This time, he’ll talk about a crucial figure in the interaction between the development plan and the final customer, the Product Owner.
He’ll explain how to break the development work into small increments and how to keep product quality intact through continuous automatic testing and a development strategy capable of responding flexibly to change.
Don’t waste your talent. Discover Agi(c)le.
The key figure between request and solution design: the Product Owner.
What did we want? We wanted the advantages of the Agile method, an exact work structure, appropriate production times, automatic tests, technical excellence, a very high production quality.
But how to do that while maintaining an attentive and dedicated dialogue with the client?
The Agile method requires that, within the customer’s company, a “bridge” figure is identified as the spokesman of the needs of its reality, capable of evaluating the solutions that the development team offers to realize.
This figure is named Product Owner, PO to his friends.
Well, here at Imagicle we have introduced a PO figure that, although part of the company, has direct contact with customers and is equipped with the necessary sensitivity to understand their needs.
This figure, together with a team dedicated to product design, has allowed us to adopt a methodology that, if applied with dedication, gives outstanding results.

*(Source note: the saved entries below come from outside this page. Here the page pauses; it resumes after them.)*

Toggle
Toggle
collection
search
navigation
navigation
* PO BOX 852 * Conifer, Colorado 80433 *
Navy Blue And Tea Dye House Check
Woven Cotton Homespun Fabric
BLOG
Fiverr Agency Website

Don’t get lost in the process: Test Driven Development.
Anyone who is in charge of developing a new part of the software must first write automated tests that determine its correct functioning following an iterative method.
Here is the proper procedure:
1. write a failing test;
2. write the code that makes the test turn green;
3. check your code for refinements (refactoring);
4. restart the iteration with the following test.
Your work is finished when all significant tests are written and green.
While ensuring a high degree of confidence in making changes, this procedure implies adopting a way of thinking opposite to what, generally, a developer learns during school education.
However, although at first it may feel not very natural, it’s the most decisive factor in achieving quality and certainty in terms of production times.
A daily commitment: the stand-up meeting.
Sometimes, small acts can make the difference.
In fact, it all starts with a simple but effective meeting held every morning, in which attendees participate while standing (as they say, no pain, no gain!).
Each member of the development team must say what he did the day before, what problems he encountered and what he’ll do today.
It may seem trivial, but this is the first step I suggest to take to those who intend to adopt an Agile development process.
It fosters communication within the team and helps to coordinate efforts and mark everyday work.
All in just one minute.
Finally, I would like to mention a number that can give an idea of the extent to which this change has brought us benefits. Every day, when one of us adds a new feature or fixes a problem, over 100,000 automated tests are performed across the suite to ensure that no issues arise. If they are not all positive, it’s not possible to release a new version of the Imagicle ApplicationSuite.
The accuracy of the tests produces tangible results. Although the turnover grows in double figures year over year, the support cases maintain a trend with almost zero growth.